7. People with university degrees would be given priority in the queue for rental apartments in vulnerable areas.

8. New regulations to prevent landlords setting high income requirements for rental properties outside vulnerable areas. 

9. Government to give credit guarantees and other forms of investment support to companies building affordable rental apartments outside vulnerable areas. 

10. An inquiry into how to increase the share of rental properties owned by non-profit and public housing companies outside vulnerable areas 

11. An inquiry into how to give municipalities first right to bidding on socially important and strategic land. 

What’s the problem? 

Although Sweden’s recent epidemic of gang shootings has been blamed by many on the country’s extreme housing segregation, Redar and her colleagues said that this was far from the only problem. 

Fully 40 percent of adults between the ages of 20-64 in Sweden’s 59 “vulnerable areas” cannot support themselves through their work, three out of 10 children in such areas leave secondary school without the grades needed to go to upper secondary school or gymnasium.

Part of Sweden’s segregation problem, as Lawar recognised, is built into the architecture. The Social Democrats’ “Million Homes programme”, enacted between the mid 1960s and the mid-1970s, may have rescued people from slum conditions, but it also created a series of isolated urban communities on the outskirts of Sweden’s cities, often cut off from the rest of towns and cities by motorway ring-roads. 

Although they were initially built for working-class ethnic Swedes, as the rate of immigration to Sweden picked up in the 1980s,1990s and early 2000s, Swedes became outnumbered as part of so-called “white flight”.  

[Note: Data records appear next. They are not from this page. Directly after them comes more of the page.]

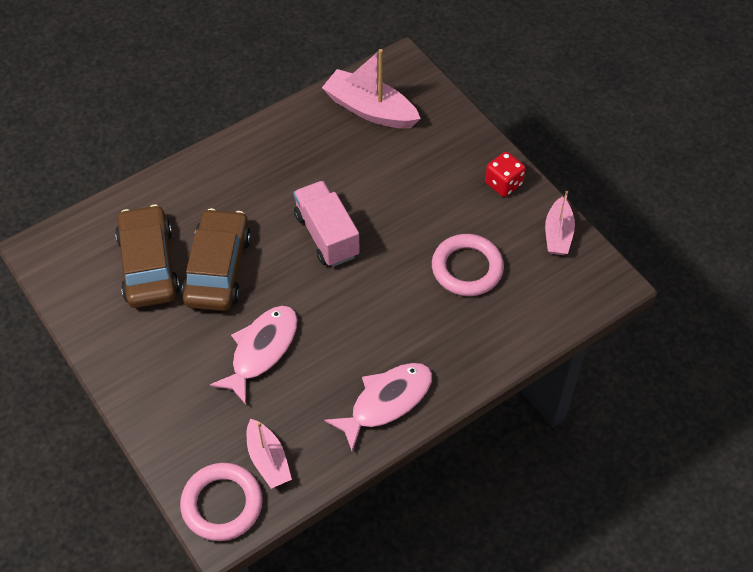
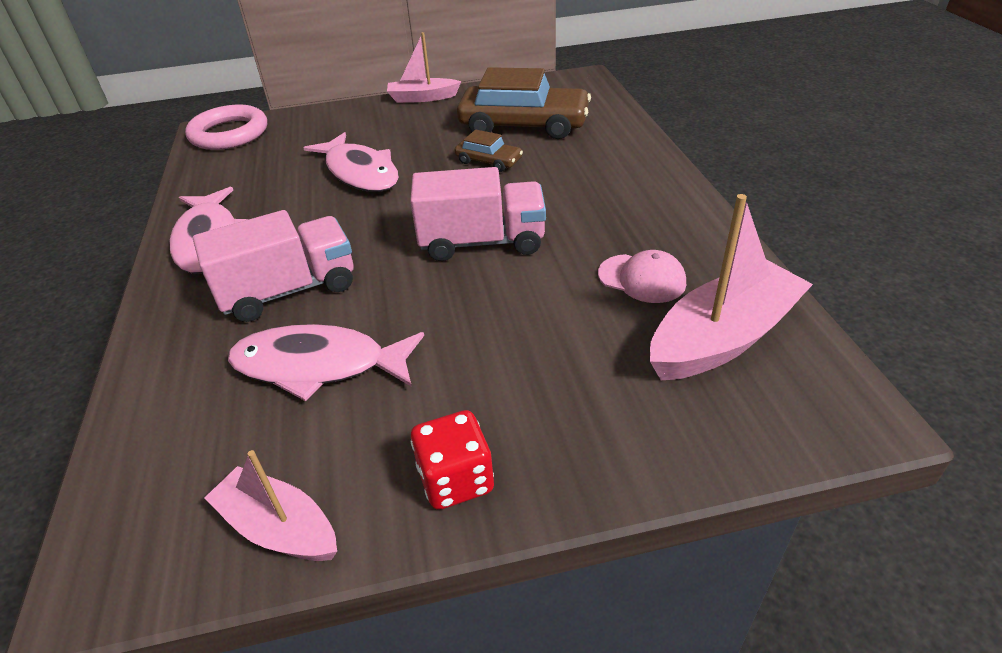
camera: 115 degrees right, 15 degrees down
(218, 269) = (488, 161): brown car -> brown car, size x0.48
(268, 459) = (239, 160): pink boat -> pink boat (423, 98)
(333, 149) = (642, 278): none -> pink cap
(416, 318) = (289, 290): none -> pink truck
(467, 268) = (318, 366): pink ring -> pink fish

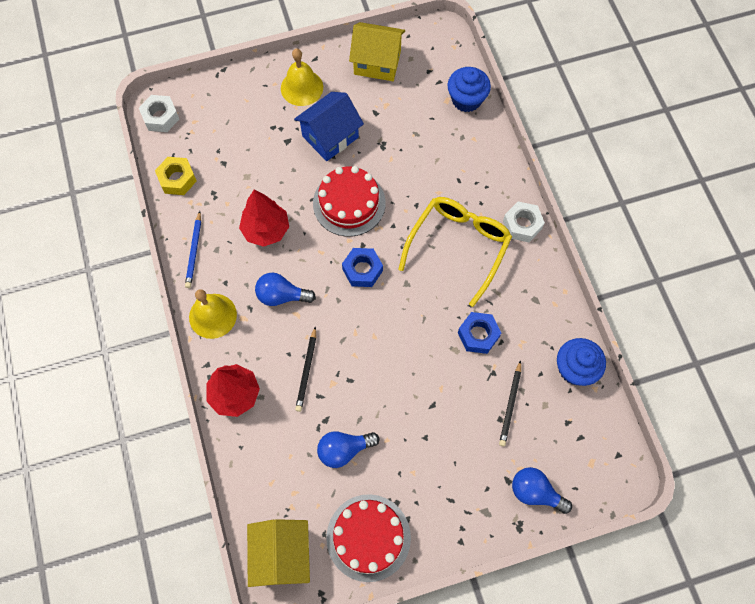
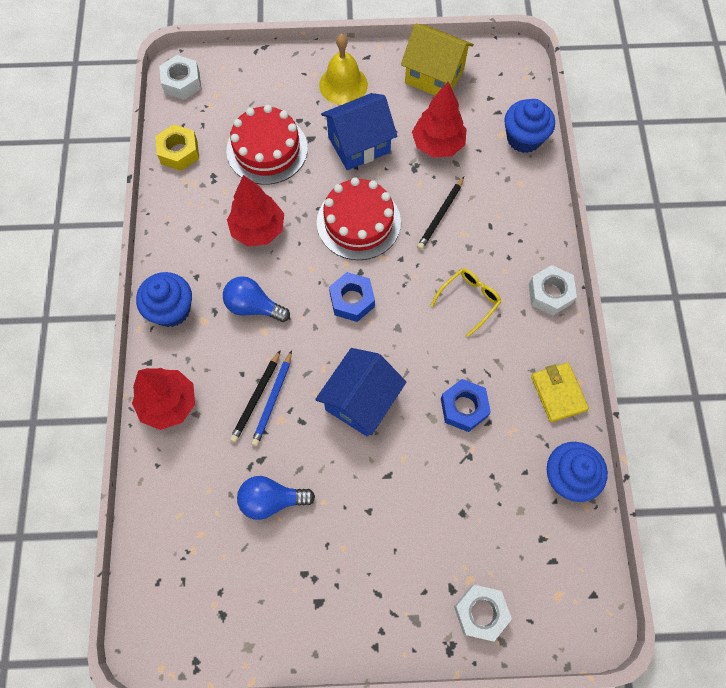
camera: 15 degrees right, 0 degrees up
(194, 251) = (173, 234): blue pencil -> blue pencil (273, 400)
(212, 316) = (171, 309): yellow bell -> blue cupcake
(282, 554) = (165, 603): yellow house -> none
(368, 537) = (269, 611): red cake -> red cake (267, 149)
(393, 351) = (361, 401): none -> blue house
(396, 122) = (437, 145): none -> red tree
(458, 246) = (469, 300): yellow glasses -> yellow glasses, size x0.51
(510, 405) = (479, 499): black pencil -> black pencil (440, 215)
(535, 492) = (480, 612): blue light bulb -> white nut
(549, 304) = (558, 393): none -> yellow wallet

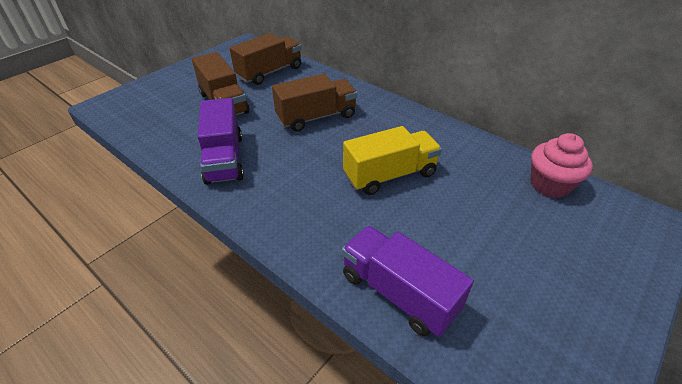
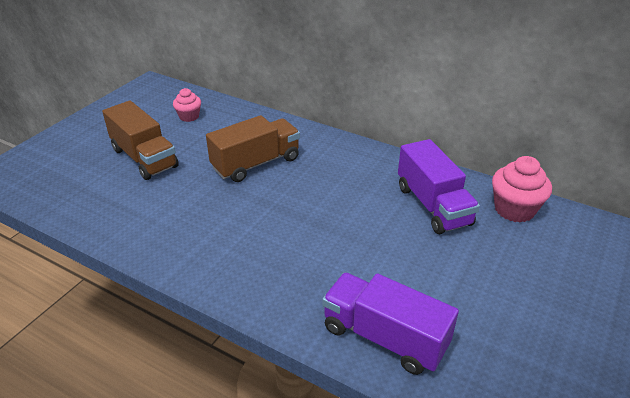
camera: 10 degrees left, 5 degrees down
(224, 159) = (163, 222): purple truck -> purple truck (433, 205)
(269, 72) = (189, 116): brown truck -> pink cupcake
(390, 175) = (350, 218): yellow truck -> none

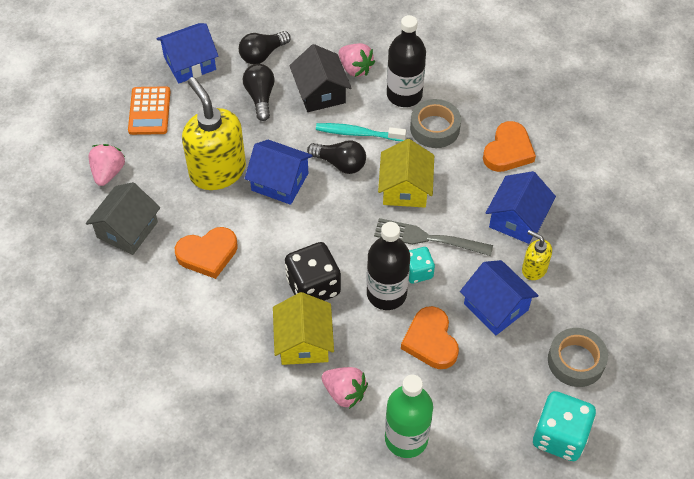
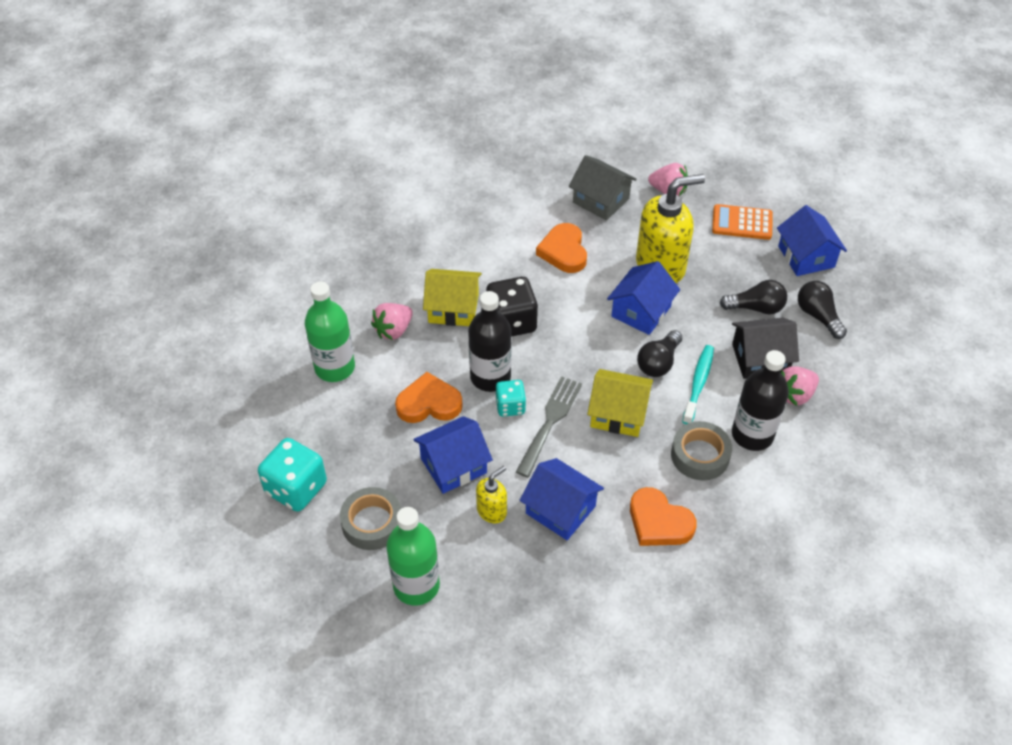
camera: 100 degrees right, 5 degrees down
(624, 313) = (416, 585): none -> green bottle

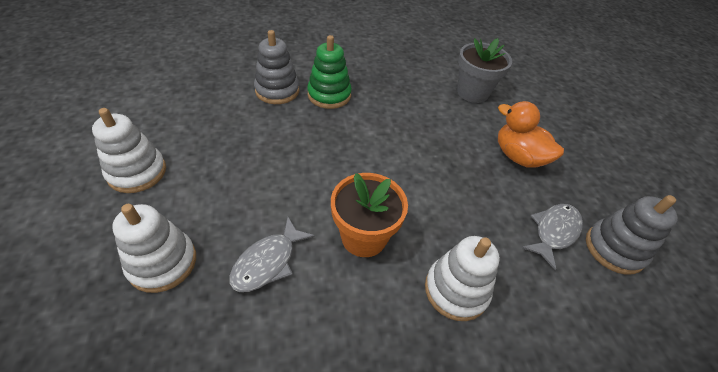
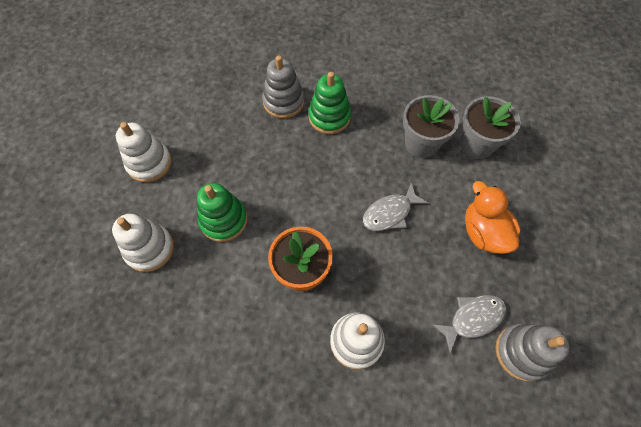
camera: 25 degrees right, 15 degrees up
(251, 208) = (224, 220): none -> green stacking toy
(268, 262) = (222, 271): grey fish -> grey fish (390, 213)
(425, 100) = (421, 143): none -> grey flower pot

Fully 80 percent of those living in the so called “especially vulnerable areas” now have a foreign background, a share that rises to above 90 percent in five of the most segregated districts. 

“We believe that there is no more important task for Sweden than breaking segregation and fighting the class society. No task is more urgent,” Redar and her colleagues wrote in their article.

“The fact that children and young people are growing up in this cemented inequality is nothing less than a social failure which brings shame to our country. It must come to an end.”  

What are opponents saying about it? 

Fredrik Kopsch from the right-wing Timbro thinktank complained that efforts to increase the number of people with immigrant backgrounds in middle class and rich areas of Swedish cities would not work. 

“The income requirement [for rental apartments] will be reduced through the law, and state subsidies will create cheap rental apartmments in socio-economically strong areas. It is detached from reality to think that this will help deprived people,” he wrote in an article in Svenska Dagbladet.  

Will it help the Social Democrats? 

The Social Democrats were criticised for lacking concrete policy proposals, both in the run-up to the 2022 general election and in their first year and a half in opposition. 

With this proposal, together with a proposal to make kindergarten compulsory for children over three years old, that has changed. 

If the rest of the 11 policy working groups set to present their conclusions at the party’s congress in August come up with similarly detailed proposals, the party will be overflowing with new ideas. 

While this will finally give its politicians something to say for themselves, it will also make them easier to attack.